1-c ) Now , goto Cloudwatch service and select metrics from left menu pane.Choose EC2 and then per-instance metrics.

You will get a list of metrics available for EC2 . Look for CPUUtilization and it will give list of all ec2 instance ( in case you have more than one) .

Select the one instance for which you want to get the notification. Then goto Graph Metric tab and click alarm icon under Actions.

1-d ) On the next page , select the threshold

Here , i set threshold as ≤ 25. Click Next.

1-e ) On Configuration screen , select option an existing SNS topic and choose the SNS topic we created earlier.Click Next.

Give Alarm name and description and click next to review the setting. Once done click create alarm button. Your alarm is created.

NOTE: Alarm will be in Pending Confirmation state untill you verify the provided email address.

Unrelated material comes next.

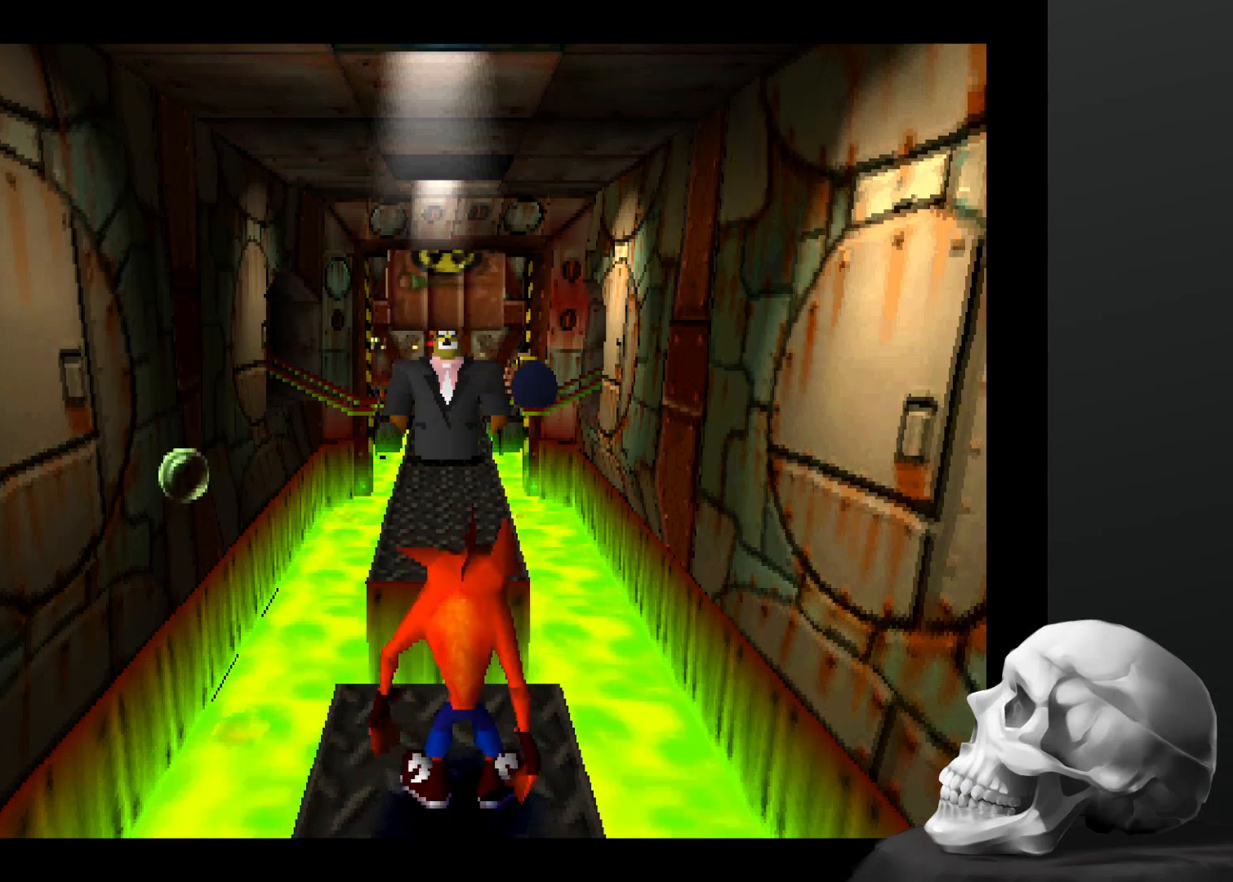
{"buttons": [], "left_stick": "center", "right_stick": "center", "events": []}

2. Collect, monitor and store log files

To collects logs and metrics we would be installing cloudwatch agent on our EC2 instance that will export our provided logs to cloudwatch service and provide measureable and actionable data about system performances

You will first need to ensure your instances are managed by AWS systems manager. To do this lets create a role having specifc permission and attach it to our EC2 instance.

2-a) Create a Role.

Goto IAM service . Select Role from left navigation menu and click Create Role.

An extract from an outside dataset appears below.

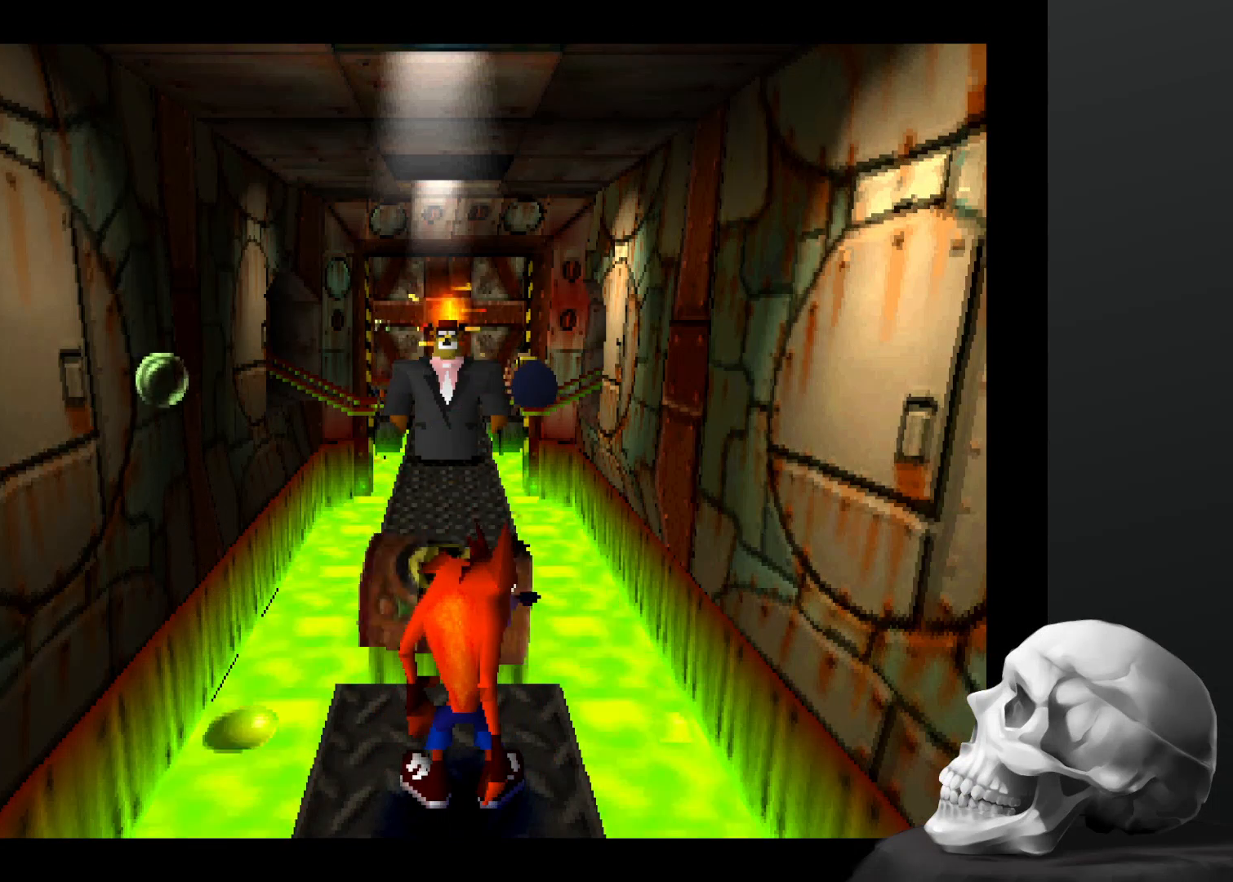
{"buttons": [], "left_stick": "center", "right_stick": "center", "events": []}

Select AWS Service then EC2 from ‘Choose a Use Case’ section.

Click Next:Permission

On the next screen search and select below three policies

CloudWatchAgentAdminPolicy →Allows Cloudwatch agent to save agent configuration file to Systems Manager Parameter store
CloudWatchAgentServerPolicy → Allows to write data on cloudwatch
AmazonEC2RoleforSSM → giving Systems manager permission to manage our EC2 instance

and click Next:Tags button. Add tags if you want to and proceed to Review Step.
Give the Role a name and description and click Create Role and your role is created.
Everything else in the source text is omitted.